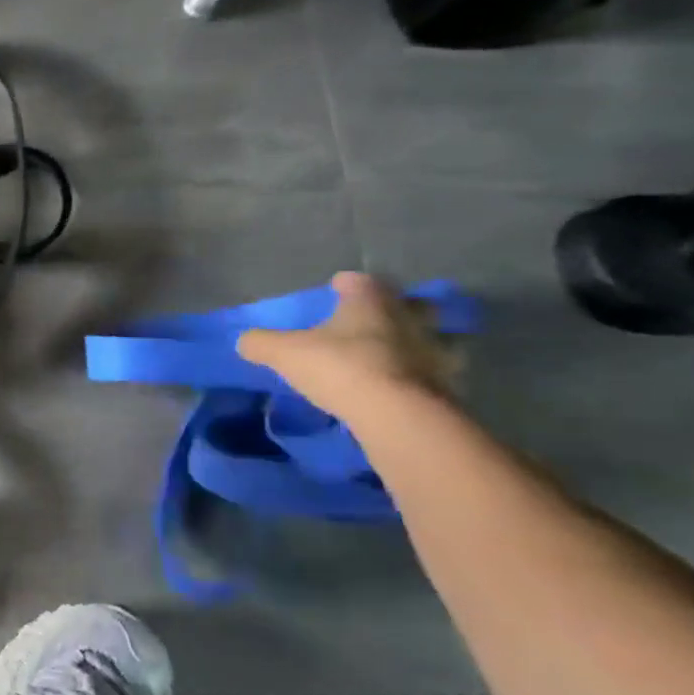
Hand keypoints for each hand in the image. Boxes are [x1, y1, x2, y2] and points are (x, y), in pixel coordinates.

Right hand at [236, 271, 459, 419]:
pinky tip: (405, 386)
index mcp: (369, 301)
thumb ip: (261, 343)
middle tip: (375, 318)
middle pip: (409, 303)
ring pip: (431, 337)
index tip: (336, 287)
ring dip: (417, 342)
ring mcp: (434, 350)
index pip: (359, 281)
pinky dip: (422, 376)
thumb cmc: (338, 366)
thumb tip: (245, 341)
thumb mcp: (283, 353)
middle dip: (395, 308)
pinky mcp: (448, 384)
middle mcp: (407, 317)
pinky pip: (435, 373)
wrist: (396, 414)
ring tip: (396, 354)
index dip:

__Exercise__:
Output must match the lines from the start of the records above through the line that contains "pinky pip: (435, 373)", exactly and with every picture removed.

__Solution for this problem__:
Hand keypoints for each hand in the image. Boxes are [x1, y1, x2, y2] and points are (x, y), in pixel coordinates.

Right hand at [236, 271, 459, 419]:
pinky tip: (405, 386)
index mcp: (369, 301)
thumb ip: (261, 343)
middle tip: (375, 318)
middle pip: (409, 303)
ring pip: (431, 337)
index tip: (336, 287)
ring dip: (417, 342)
ring mcp: (434, 350)
index pip: (359, 281)
pinky dip: (422, 376)
thumb cmc: (338, 366)
thumb tip: (245, 341)
thumb mcp: (283, 353)
middle dip: (395, 308)
pinky mcp: (448, 384)
middle mcp: (407, 317)
pinky pip: (435, 373)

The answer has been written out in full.